Originally Performed ByThe Rolling Stones
Original AlbumExile on Main St (1972)
Phish Debut2009-10-31
Last Played2009-10-31
Current Gap545


“Happy,” the only song to feature Keith on lead vocals on Exile on Main St (and one of only a handful of Keith tunes in the entire Stones catalog), is viewed by many as the quintessential Keith Richards song. Indeed, even the recording of the song is quintessential Keith. During the recording of Exile, Stones bassist Bill Wyman became increasingly fed up with the Mick and Keith’s working schedule, which could be most charitably described as irregular, and decided to take an impromptu vacation. That afternoon, Keith reportedly walked into basement at Nellcôte, his rented villa in the south of France where Exile was recorded, (early no less) and recorded what would become “Happy.” As Keith would later put it, the song “just popped out.” What was the source of this inspiration? Reportedly, Keith had learned earlier in the day that his then girlfriend, Anita Pallenberg, was pregnant (though Keith would, years later, claim in interviews that he was just excited at being early for once to the recording session).
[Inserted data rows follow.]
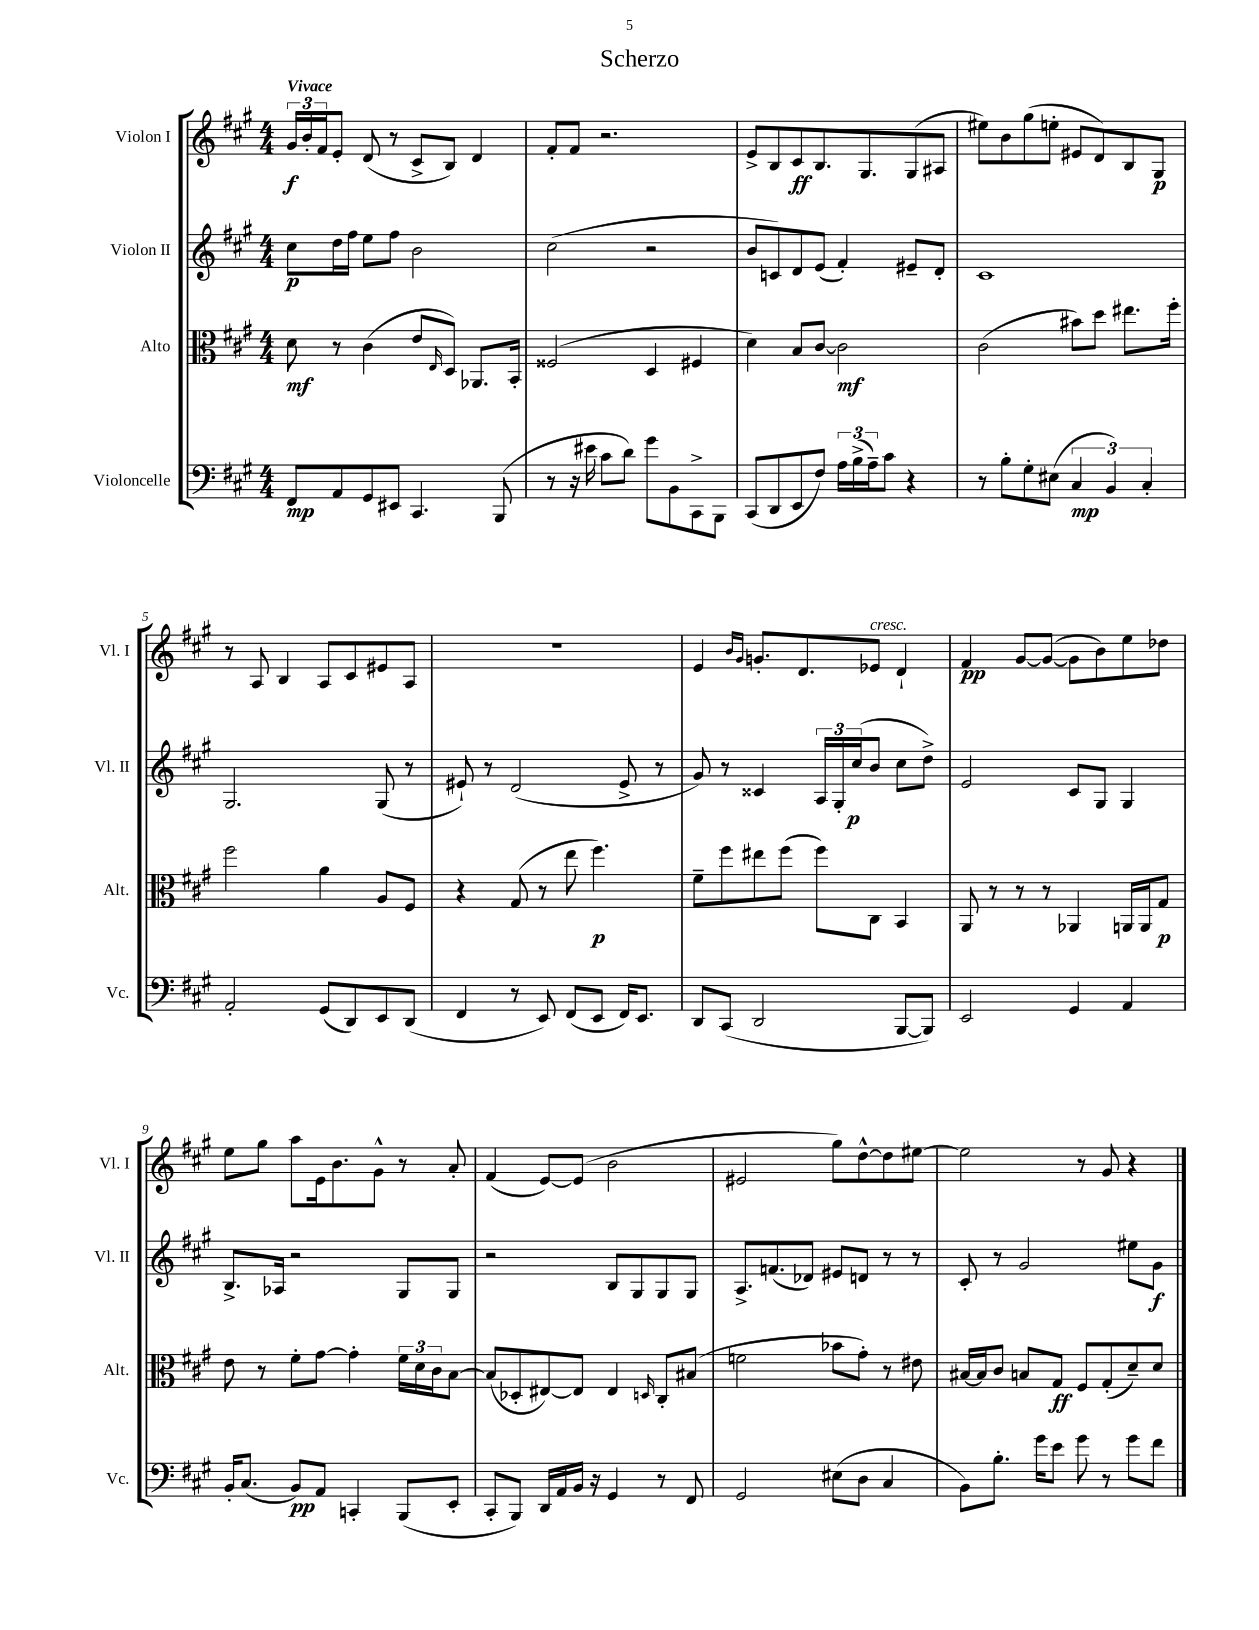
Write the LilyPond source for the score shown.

\header { title = "Scherzo" }
<<
\new StaffGroup <<
\new Staff = "s0" \with { instrumentName = "Violon I" shortInstrumentName = "Vl. I" } {
    \clef treble \key a \major \numericTimeSignature \time 4/4 \tempo "Vivace"
    \tuplet 3/2 { gis'16\f b'16-. fis'16 } e'8-. d'8( r8 cis'8-> b8) d'4 |
    fis'8-. fis'8 r2. |
    e'8-> b8 cis'8\ff b8. gis8. gis8( ais8 |
    eis''8) b'8 gis''8( e''8-. eis'8 d'8) b8 gis8\p |
    r8 a8 b4 a8 cis'8 eis'8 a8 |
    R1 |
    e'4 \grace { b'16 gis'16 } g'8.-. d'8. ees'8^\markup { \italic "cresc." } d'4-! |
    fis'4\pp gis'8~ gis'8~( gis'8 b'8) e''8 des''8 |
    e''8 gis''8 a''8 e'16 b'8. gis'8-^ r8 a'8-. |
    fis'4( e'8~) e'8( b'2 |
    eis'2 gis''8) d''8~-^ d''8 eis''8~ |
    eis''2 r8 gis'8 r4 \bar "|." |
}
\new Staff = "s1" \with { instrumentName = "Violon II" shortInstrumentName = "Vl. II" } {
    \clef treble \key a \major \numericTimeSignature \time 4/4
    cis''8\p d''16 fis''16 e''8 fis''8 b'2 |
    cis''2( r2 |
    b'8 c'8) d'8 e'8( fis'4-.) eis'8-- d'8-. |
    cis'1 |
    gis2. gis8( r8 |
    eis'8-!) r8 d'2( eis'8-> r8 |
    gis'8) r8 cisis'4 \tuplet 3/2 { a16 gis16-. cis''16\p( } b'8 cis''8 d''8->) |
    e'2 cis'8 gis8 gis4 |
    b8.-> aes16 r2 gis8 gis8 |
    r2 b8 gis8 gis8 gis8 |
    a8.-> f'8.( des'8) eis'8 d'8 r8 r8 |
    cis'8-. r8 gis'2 eis''8 gis'8\f \bar "|." |
}
\new Staff = "s2" \with { instrumentName = "Alto" shortInstrumentName = "Alt." } {
    \clef alto \key a \major \numericTimeSignature \time 4/4
    d'8\mf r8 cis'4( e'8 \grace { e16 } d8) aes,8. b,16-. |
    fisis2( d4 fis4 |
    d'4) b8 cis'8~ cis'2\mf |
    cis'2( bis'8) d''8 eis''8. fis''16-. |
    fis''2 a'4 a8 fis8 |
    r4 gis8( r8 e''8 fis''4.\p) |
    fis'8-- fis''8 eis''8 fis''8( fis''8) cis8 b,4 |
    a,8 r8 r8 r8 aes,4 a,16 a,16 gis8\p |
    e'8 r8 fis'8-. gis'8~ gis'4-. \tuplet 3/2 { fis'16 d'16 cis'16 } b8~ |
    b8( des8-. eis8~) eis8 eis4 \grace { d16 } cis8-. bis8( |
    f'2 bes'8 gis'8-.) r8 eis'8 |
    bis16~ bis16 cis'8 b8 gis8\ff fis8 gis8-.( d'8--) d'8 \bar "|." |
}
\new Staff = "s3" \with { instrumentName = "Violoncelle" shortInstrumentName = "Vc." } {
    \clef bass \key a \major \numericTimeSignature \time 4/4
    fis,8\mp a,8 gis,8 eis,8 cis,4. b,,8( |
    r8 r16 eis'16 cis'8 d'8) gis'8 b,8 cis,8-> b,,8 |
    cis,8( d,8 e,8 fis8) \tuplet 3/2 { a16 b16->( a16--) } cis'8 r4 |
    r8 b8-. gis8-. eis8( \tuplet 3/2 { cis4\mp b,4) cis4-. } |
    a,2-. gis,8( d,8) e,8 d,8( |
    fis,4 r8 e,8) fis,8( e,8 fis,16) e,8. |
    d,8 cis,8( d,2 b,,8~ b,,8) |
    e,2 gis,4 a,4 |
    b,16-. cis8.( b,8\pp) a,8 c,4-. b,,8( e,8-. |
    cis,8-. b,,8) d,16 a,16 b,16 r16 gis,4 r8 fis,8 |
    gis,2 eis8( d8 cis4 |
    b,8) b8.-. gis'16 e'8 gis'8 r8 gis'8 fis'8 \bar "|." |
}
>>
>>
At its heart, “Happy” is a song about the ability of love to conquer all. Despite the narrator’s flaws and idiosyncrasies, all he really needs is a “love to keep [him] happy.” Of course those flaws and idiosyncrasies are pure Keith Richards. With lines such as, “Always took candy from strangers / Didn't wanna get me no trade” and “Never got a flash out of cocktails / When I get some flesh off the bone,” “Happy” seems to sum up the public persona of Keith Richards in a mere twelve lines (with a little help from a pretty killer guitar riff).

Phish’s version of “Happy” (performed as part of their musical costume on 10/31/09) featured Fish on lead vocals, a role he filled admirably, and a brief, but spirited, jam that benefitted from the backup singers and horn section. Fans wanting to hear a live version of “Happy” by the original artists are encouraged to google the term, “Brussels Affair,” for a peek at the Stones at the height of their powers.